Digital biomarkers and artificial intelligence for mass diagnosis of atrial fibrillation in a population sample at risk of sleep disordered breathing

Atrial fibrillation (AF) is the most prevalent arrhythmia and is associated with a five-fold increase in stroke risk. Many individuals with AF go undetected. These individuals are often asymptomatic. There are ongoing debates on whether mass screening for AF is to be recommended. However, there is incentive in performing screening for specific at risk groups such as individuals suspected of sleep-disordered breathing where an important association between AF and obstructive sleep apnea (OSA) has been demonstrated. We introduce a new methodology leveraging digital biomarkers and recent advances in artificial intelligence (AI) for the purpose of mass AF diagnosis. We demonstrate the value of such methodology in a large population sample at risk of sleep disordered breathing. Four databases, totaling n=3,088 patients and p=26,913 hours of ECG raw data were used. Three of the databases (n=125, p=2,513) were used for training a machine learning model in recognizing AF events from beat-to-beat interval time series. The visit 1 of the sleep heart health study database (SHHS1, n=2,963, p=24,400) consists of overnight polysomnographic (PSG) recordings, and was considered as the test set. In SHHS1, expert inspection identified a total of 70 patients with a prominent AF rhythm.

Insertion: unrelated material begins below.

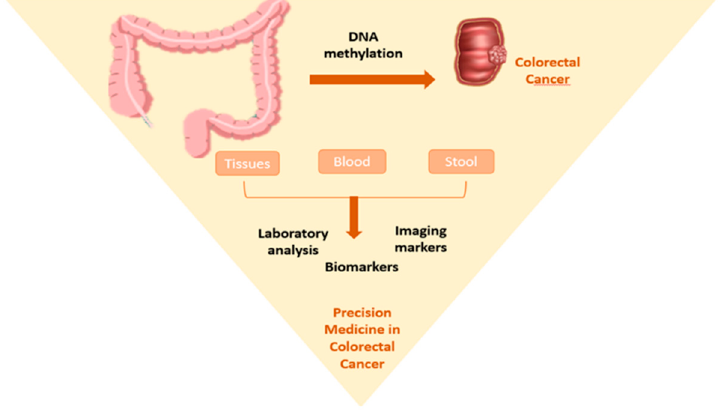
Figure 1. Emerging testing strategies in CRC based on methylated DNA biomarkers.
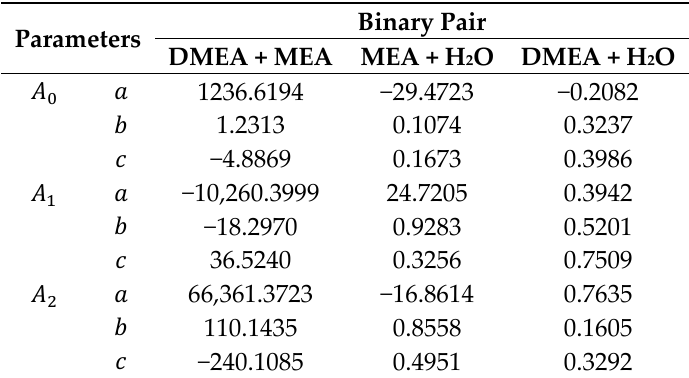
Table 8. Binary parameters 𝐴 0 , 𝐴 1 , and 𝐴 2 of the equation 𝑉 𝑗𝑘𝐸 = 𝑥 𝑗 𝑥 𝑘 ∑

Model prediction on the SHHS1 showed an overall Se=0.97,Sp=0.99,NPV=0.99,PPV=0.67 in classifying individuals with or without prominent AF. PPV was non-inferior (p=0.03) for individuals with an apnea-hypopnea index (AHI) > 15 versus AHI < 15. Over 22% of correctly identified prominent AF rhythm cases were not documented as AF in the SHHS1. Individuals with prominent AF can be automatically diagnosed from an overnight single channel ECG recording, with an accuracy unaffected by the presence of OSA. AF detection from overnight ECG recording revealed a large proportion of undiagnosed AF and may enhance the phenotyping of OSA.